Commentaire d'Antoine
Fraysse-Soulier, responsable de l'analyse de marchés chez eToro.
L'essor de
l’intelligence artificielle transforme profondément nos sociétés, apportant des
avancées majeures dans de nombreux secteurs. Mais cette même puissance
algorithmique peut être exploitée à des fins malveillantes, comme le phishing
hyper-ciblé, malwares sophistiqués, campagnes de désinformation massives ou
encore attaques autonomes. Face à ces menaces, la coopération entre
fournisseurs d’IA (Microsoft, OpenAI, Google, Meta, Anthropic…) et
gouvernements apparaît essentielle pour construire une défense globale,
réactive et coordonnée.
Il est important de
rappeler que le risque ne concerne pas seulement l’IA : toute avancée
technologique (blockchain, IoT, robotique, etc.) peut être détournée à des fins
malveillantes. L’enjeu global reste donc de développer des garde-fous et des
pratiques responsables pour l’ensemble de l’industrie, pas uniquement pour les
modèles d’IA.
Des initiatives ont
pris forme comme le European Cyber Threat Intelligence Framework (Microsoft
& Europol-EC3) qui centralise les données techniques issues des
environnements cloud et des CERT, accessibles en quasi-temps réel aux autorités
nationales.
Microsoft a mis en
place la Digital Crimes Unit (DCU), créée pour lutter contre les cybercrimes à
l’échelle mondiale. Les enquêteurs sont accueillis actuellement à La Haye.
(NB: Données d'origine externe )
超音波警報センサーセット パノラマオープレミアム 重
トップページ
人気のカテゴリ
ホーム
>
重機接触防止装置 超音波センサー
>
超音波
OpenAI collabore avec le NIST (National Institute of Standards and Technology)
pour encadrer et évaluer les risques IA, et Google DeepMind organise des
hackathons internationaux dans ce but précis.
Par ailleurs, depuis le
4 juin 2025, le programme de sécurité européen (European Security Program)
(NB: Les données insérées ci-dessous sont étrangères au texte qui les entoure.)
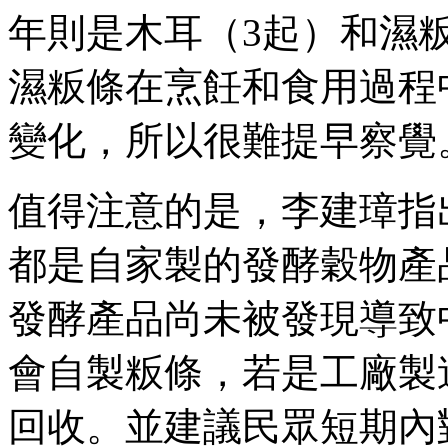
年則是木耳（3起）和濕
濕粄條在烹飪和食用過程
變化，所以很難提早察覺
值得注意的是，李建璋指
都是自家製的發酵穀物產
發酵產品尚未被發現導致
會自製粄條，若是工廠製
回收。並建議民眾短期內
regroupe 30 pays (UE, AELE, Royaume-Uni…) autour d’un point de contact dédié,
d’outils IA et de flux de renseignement partagés avec Microsoft. Il a réduit de
40% le temps de réponse aux incidents de phishing étatique.
De son côté OpenAI a
créé l’Incident Response Task Force, il s’agit d’une cellule d’intervention
rapide qui coordonne signalements, red teaming et échanges avec le FBI et
Europol. En 2024, elle a permis de démanteler en 48h un bot d’extorsion
alimenté par ChatGPT, publiant un rapport de transparence à destination du
public et des régulateurs.
Il existe toutefois des
défis persistants comme la fragmentation géopolitique. Les divergences
réglementaires entre UE, États-Unis, Chine ou Russie compliquent
l’harmonisation des normes et la portabilité des outils de défense. La
souveraineté des données peut également poser problème, en effet, le partage
des indicateurs de compromission implique la transmission de données sensibles,
soulevant des enjeux de localisation et de conformité avec les législations
nationales.
Et puis, certains États
continuent de développer des « agents IA » autonomes pour la cyberguerre. La
coopération actuelle se concentre davantage sur la prévention et la réponse que
sur la limitation de la prolifération de ces technologies offensives.
Pour renforcer la
collaboration entre les Etats, il serait nécessaire d'harmoniser
internationalement les normes. Avec par exemple, la poursuite les accords
G7/G20 sur des « standards minimaux de sécurité IA » pour faciliter la
reconnaissance mutuelle des certifications et la coopération transfrontalière.
Créer un registre
international des abus IA, piloté par Europol ou Interpol, assorti de sanctions
coordonnées (gel de comptes, interdiction de marché, amendes) pour dissuader
les acteurs malveillants, pourraient également constituer un pas en avant.